Georgetown President
John J. DeGioia conducted an interview-style discussion with Bloomberg, touching on many sides of the financial crisis.
"We're all part of this culture where it's ‘I want it now' and there is a risk to that," Bloomberg said of firms providing loans to people with bad credit. "You can't go on forever not addressing the key issues in this country."
Those issues, he explained, include addressing anti-immigration attitudes, health care and education, all of which may help improve the overall economy.
James Angel, associate professor of finance, agreed that there are endemic structural problems with the economy. He pointed to a study Bloomberg co-sponsored with
Sen. Charles Schumer (D-N.Y.) in 2007 that highlighted weaknesses in the U.S. financial regulatory structure.
"We have hundreds of financial regulatory agencies at the state and federal level," Angel said. "Many of these agencies do not work well with each other (and) they get into turf battles. And still, many things fall between the cracks … and many of the things that led to our financial crisis are things that fell between the cracks."
Now people are panicking and creating a "self-made reality" that is putting the markets in turmoil, Bloomberg added. On the day of his speech, the Dow fell 450 points. The day before, it had plunged about 500 points.
Financial employees, some now out of work, may also have lost their savings in the market tumble, Bloomberg said, because they put too much money into their own companies.

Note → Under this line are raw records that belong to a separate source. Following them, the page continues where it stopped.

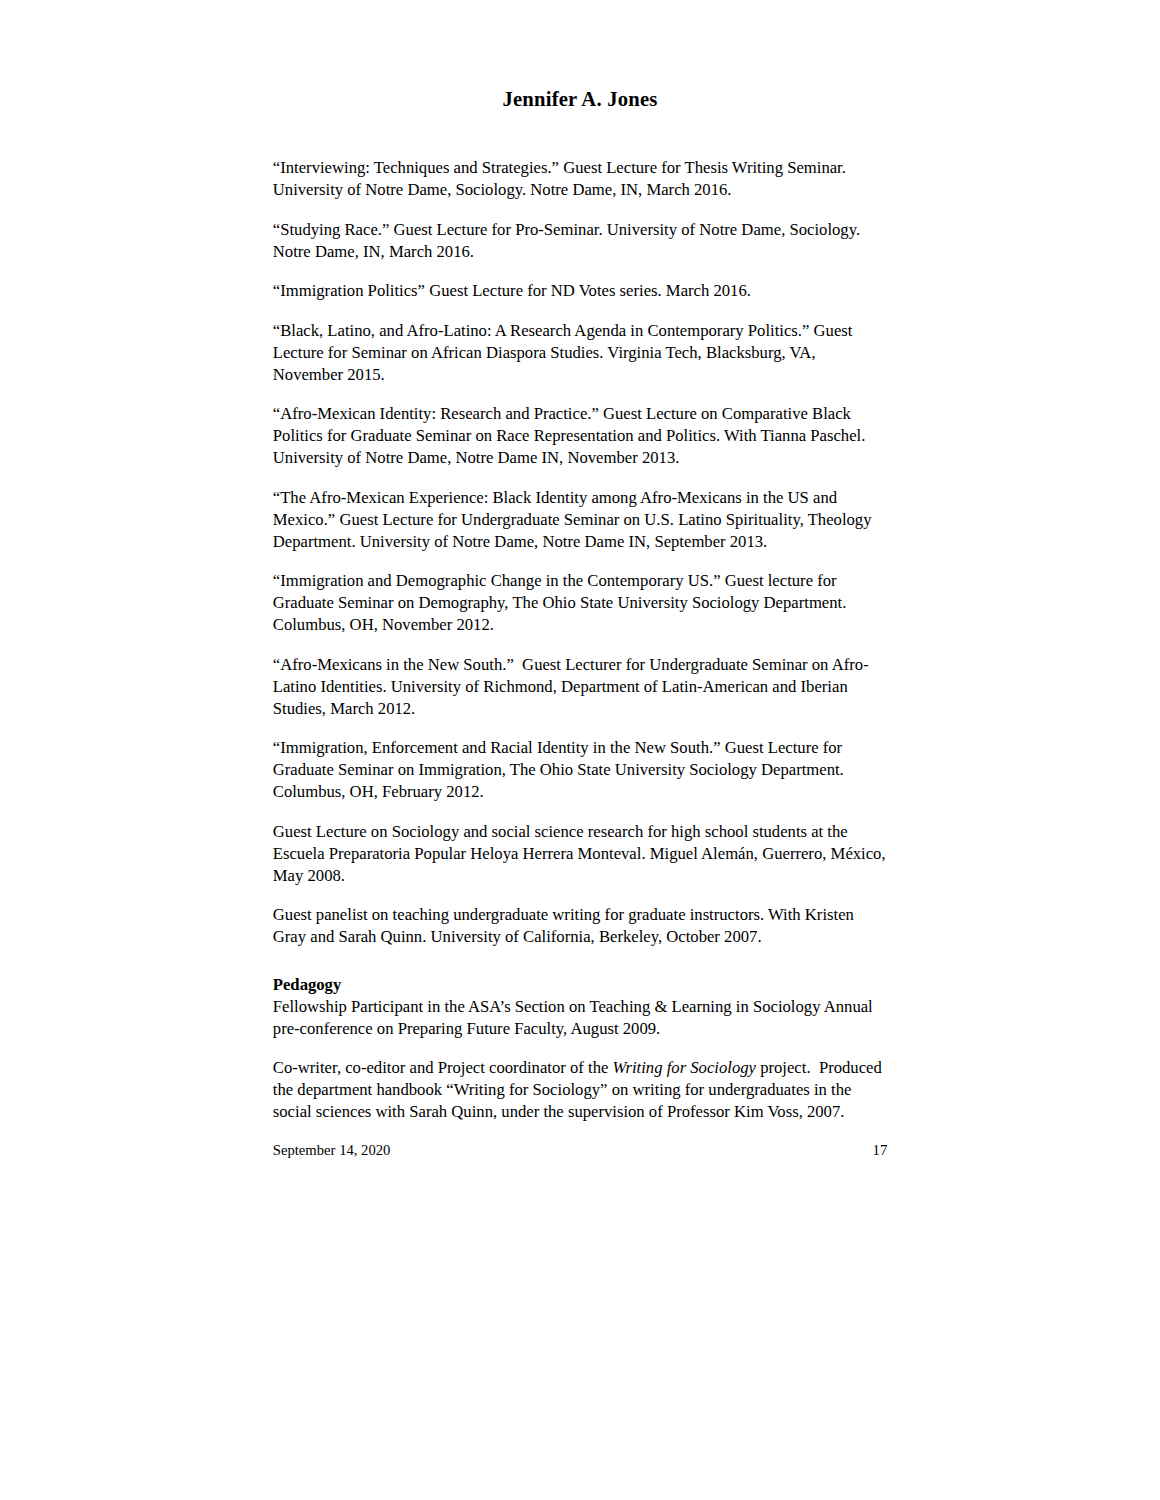Jennifer A. Jones
“Interviewing: Techniques and Strategies.” Guest Lecture for Thesis Writing Seminar. University of Notre Dame, Sociology. Notre Dame, IN, March 2016.
“Studying Race.” Guest Lecture for Pro-Seminar. University of Notre Dame, Sociology. Notre Dame, IN, March 2016.
“Immigration Politics” Guest Lecture for ND Votes series. March 2016.
“Black, Latino, and Afro-Latino: A Research Agenda in Contemporary Politics.” Guest Lecture for Seminar on African Diaspora Studies. Virginia Tech, Blacksburg, VA, November 2015.
“Afro-Mexican Identity: Research and Practice.” Guest Lecture on Comparative Black Politics for Graduate Seminar on Race Representation and Politics. With Tianna Paschel. University of Notre Dame, Notre Dame IN, November 2013.
“The Afro-Mexican Experience: Black Identity among Afro-Mexicans in the US and Mexico.” Guest Lecture for Undergraduate Seminar on U.S. Latino Spirituality, Theology Department. University of Notre Dame, Notre Dame IN, September 2013.
“Immigration and Demographic Change in the Contemporary US.” Guest lecture for Graduate Seminar on Demography, The Ohio State University Sociology Department. Columbus, OH, November 2012.
“Afro-Mexicans in the New South.” Guest Lecturer for Undergraduate Seminar on Afro-Latino Identities. University of Richmond, Department of Latin-American and Iberian Studies, March 2012.
“Immigration, Enforcement and Racial Identity in the New South.” Guest Lecture for Graduate Seminar on Immigration, The Ohio State University Sociology Department. Columbus, OH, February 2012.
Guest Lecture on Sociology and social science research for high school students at the Escuela Preparatoria Popular Heloya Herrera Monteval. Miguel Alemán, Guerrero, México, May 2008.
Guest panelist on teaching undergraduate writing for graduate instructors. With Kristen Gray and Sarah Quinn. University of California, Berkeley, October 2007.
Pedagogy
Fellowship Participant in the ASA’s Section on Teaching & Learning in Sociology Annual pre-conference on Preparing Future Faculty, August 2009.
Co-writer, co-editor and Project coordinator of the Writing for Sociology project. Produced the department handbook “Writing for Sociology” on writing for undergraduates in the social sciences with Sarah Quinn, under the supervision of Professor Kim Voss, 2007.
September 14, 2020 17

"I urge all of you to think about this – there's no one investment, whether it's your time or money, that you should put all of your store in," he advised the Georgetown audience.
The Georgetown Public Policy Institute (GPPI) hosted Bloomberg's speech as this year's Whittington Lecture. The lecture is named for
Leslie Whittington, GPPI associate dean, associate professor and an economist, who was killed on Sept. 11, 2001, along with her husband and two young daughters when their plane was flown into the Pentagon.
William Gormley, interim GPPI dean, said he often thinks of Whittington and believes, as an economist, she'd be engrossed with the current events.